The hollow space in her chest (the one where trust used to live, where safety used to be, where she’d kept the certainty that he would hear her when it mattered) the sex hadn’t touched. If anything, the emptiness was more obvious now. Thrown into relief by everything that had just happened around it, the way a hole in a wall is most visible when the rest of the wall is intact.

She’d reached for him and found his body and his love and his guilt and his desperate desire to fix things. She’d found everything except the thing she needed.

Just two people in the dark, missing each other completely.

The tears came before she could stop them. Silent at first, just heat behind her eyes and a tightness in her throat. Then her shoulders shook, and the sound leaked out, a small, broken thing she couldn’t swallow back down.

Alessandro went rigid. “Marina? What…”

She couldn’t explain. There were no words for this that wouldn’t sound like blame, and she didn’t want to blame him. She wanted to stop feeling like she was screaming into a room where he only heard the echo.

“I’m fine,” she said, which was so obviously untrue that they both flinched at it.

He didn’t push. He just held her, silent and bewildered, his confusion a dull pressure against the wall she’d built. She could feel him trying to understand, running through possibilities, analyzing. Always analyzing.

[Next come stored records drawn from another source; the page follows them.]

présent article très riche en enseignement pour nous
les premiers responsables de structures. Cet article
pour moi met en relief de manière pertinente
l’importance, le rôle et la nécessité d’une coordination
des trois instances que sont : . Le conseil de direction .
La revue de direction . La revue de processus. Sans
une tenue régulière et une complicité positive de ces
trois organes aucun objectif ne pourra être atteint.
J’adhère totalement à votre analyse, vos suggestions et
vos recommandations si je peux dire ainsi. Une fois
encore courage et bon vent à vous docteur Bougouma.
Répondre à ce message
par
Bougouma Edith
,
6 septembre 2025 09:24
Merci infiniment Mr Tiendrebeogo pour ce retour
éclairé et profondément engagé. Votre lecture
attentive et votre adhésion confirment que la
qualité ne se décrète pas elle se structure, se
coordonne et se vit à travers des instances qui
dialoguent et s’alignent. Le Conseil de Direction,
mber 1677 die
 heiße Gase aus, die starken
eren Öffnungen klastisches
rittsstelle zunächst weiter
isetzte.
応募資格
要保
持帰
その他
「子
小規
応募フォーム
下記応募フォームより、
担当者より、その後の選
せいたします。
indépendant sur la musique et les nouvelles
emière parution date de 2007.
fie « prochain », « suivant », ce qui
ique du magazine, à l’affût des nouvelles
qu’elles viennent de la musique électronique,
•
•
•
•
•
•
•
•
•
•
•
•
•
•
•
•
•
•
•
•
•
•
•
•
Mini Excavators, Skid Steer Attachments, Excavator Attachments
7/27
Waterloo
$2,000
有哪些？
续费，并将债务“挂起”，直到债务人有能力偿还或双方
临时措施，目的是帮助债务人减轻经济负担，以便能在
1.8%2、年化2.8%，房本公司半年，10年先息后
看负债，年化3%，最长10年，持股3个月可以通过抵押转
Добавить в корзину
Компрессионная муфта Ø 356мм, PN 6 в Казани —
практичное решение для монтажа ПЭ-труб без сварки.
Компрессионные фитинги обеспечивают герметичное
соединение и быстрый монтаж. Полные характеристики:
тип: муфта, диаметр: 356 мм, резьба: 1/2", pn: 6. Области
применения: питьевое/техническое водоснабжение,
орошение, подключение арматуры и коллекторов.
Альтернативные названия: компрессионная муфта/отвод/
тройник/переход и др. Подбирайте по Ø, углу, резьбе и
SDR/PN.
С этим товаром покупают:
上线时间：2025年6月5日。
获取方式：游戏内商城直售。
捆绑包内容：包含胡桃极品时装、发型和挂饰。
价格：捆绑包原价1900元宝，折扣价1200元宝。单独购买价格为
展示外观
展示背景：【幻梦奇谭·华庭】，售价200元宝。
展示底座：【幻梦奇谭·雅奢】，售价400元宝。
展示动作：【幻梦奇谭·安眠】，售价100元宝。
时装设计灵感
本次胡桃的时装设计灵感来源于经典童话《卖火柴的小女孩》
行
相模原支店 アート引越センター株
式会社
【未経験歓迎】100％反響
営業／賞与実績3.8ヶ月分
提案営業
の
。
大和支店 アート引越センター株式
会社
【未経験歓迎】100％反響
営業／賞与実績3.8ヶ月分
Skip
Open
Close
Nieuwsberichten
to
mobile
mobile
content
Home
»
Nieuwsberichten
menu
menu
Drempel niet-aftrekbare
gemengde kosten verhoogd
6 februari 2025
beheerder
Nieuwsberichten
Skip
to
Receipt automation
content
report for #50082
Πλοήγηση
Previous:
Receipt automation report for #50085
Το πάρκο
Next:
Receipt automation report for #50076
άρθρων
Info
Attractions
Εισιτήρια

She cried until she was empty, and then she stopped, and the silence afterward was worse.

Alessandro held her, bewildered. He’d thought this meant forgiveness; that her body reaching for his was a bridge between them.

But it wasn’t.

She’d been trying to feel close to him again. Trying to recapture the intimacy they’d had before Malachar, before the dismissal, before she’d learned exactly how little her voice mattered when it conflicted with his assumptions.

The physical connection was still there, explosive and undeniable. But trust was missing.

“What’s wrong?” he asked, stroking her hair. “Marina, talk to me.”

She couldn’t explain. Couldn’t find words for the hollow feeling, the realization that love wasn’t always enough.

“I’m tired,” she said instead. “Go to sleep.”